If Congress does its job and follows the money, it may find itself confronting one of the biggest financial heists in American history.
After Apollo sold off their real estate, the hospitals continued to suffer. According to their financial statements, capital expenditures were less than depreciation in the years after the sale-leaseback deals with MPT, which means the asset base was being eroded, not increased. “Apollo’s hospital profiteering has resulted in dangerous conditions, closures and reduced access to services, and declining quality,” concluded Eileen O’Grady, a senior researcher at the Private Equity Stakeholder Project. Hospitals in one Apollo hospital chain, LifePoint Health, rank among the worst in their states, and Moody’s has downgraded the company’s debt to reflect the company’s “elevated financial leverage.” Patients and communities, once again, paid the price for private equity’s investment model.
While the real-estate deals with MPT have provided private-equity firms with a huge financial windfall, they’ve posed a problem for MPT itself. The more hospital real estate that MPT buys, the more money it makes in rent payments from the hospitals. But because its deals place huge financial stress on the hospitals, MPT is essentially operating as a landlord that is driving its own tenants out of business. Now, as hospital chains across the country find themselves unable to pay their rent, MPT is facing financial problems of its own. In 2020, its stock price hit $24. Today, it’s under $4.

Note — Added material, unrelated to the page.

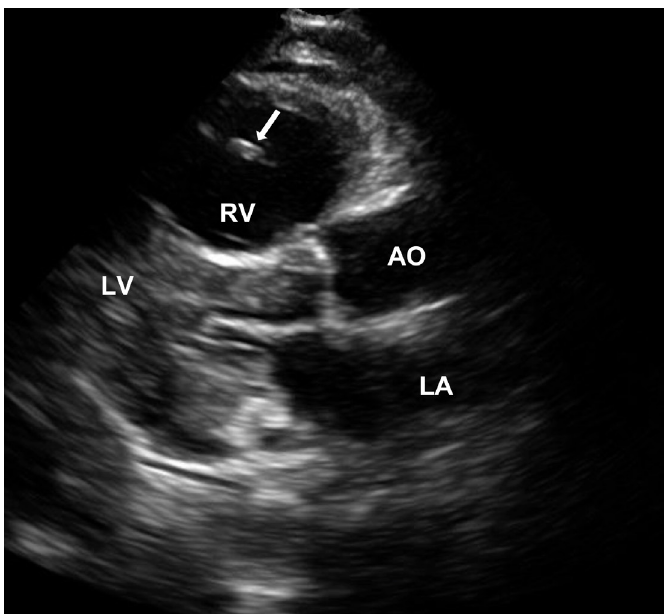
Figure 2. Parasternal long view of the heart with the free-floating clot (arrow) visualized in the dilated right ventricle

But that doesn’t mean that MPT’s leaders didn’t get rich off its hospital deals. Top executives, including Aldag, received hefty bonuses based in part on the dollar volume of transactions they did — meaning the more hospitals they drove into debt, the better. Never mind that, as Simone found, MPT apparently used accounting assumptions that overinflated the lease payments it could realistically expect to receive from troubled hospital systems. From 2019 to 2022, according to SEC filings, MPT’s top three executives were paid some $125 million in cash and equity grants. They got rich, in short, by making hospitals poor.
In December, Congress announced a bipartisan investigation into private equity’s influence in healthcare. MPT was included on the list of companies that received subpoenas. Sen. Chuck Grassley, the ranking Republican on the Senate Budget Committee, has asked Apollo and Leonard Green to submit details about its deals with MPT, among other things; the Massachusetts congressional delegation is asking Cerberus to account for what happened at Steward. The fundamental question is: Where did all the money go? If Congress does its job and follows the money, it may find itself confronting one of the biggest financial heists in American history — one that transferred billions of dollars from needy patients to greedy investors. Lawmakers aren’t empowered to get any of that money back. But they can at least make MPT and its private-equity partners account for what they got away with.
Bethany McLean is a special correspondent at Business Insider.
Correction: March 11, 2024 — An earlier version of the story misstated the committee on which Sen. Chuck Grassley serves as the ranking Republican. It’s the Senate Budget Committee, not the Senate Finance Committee.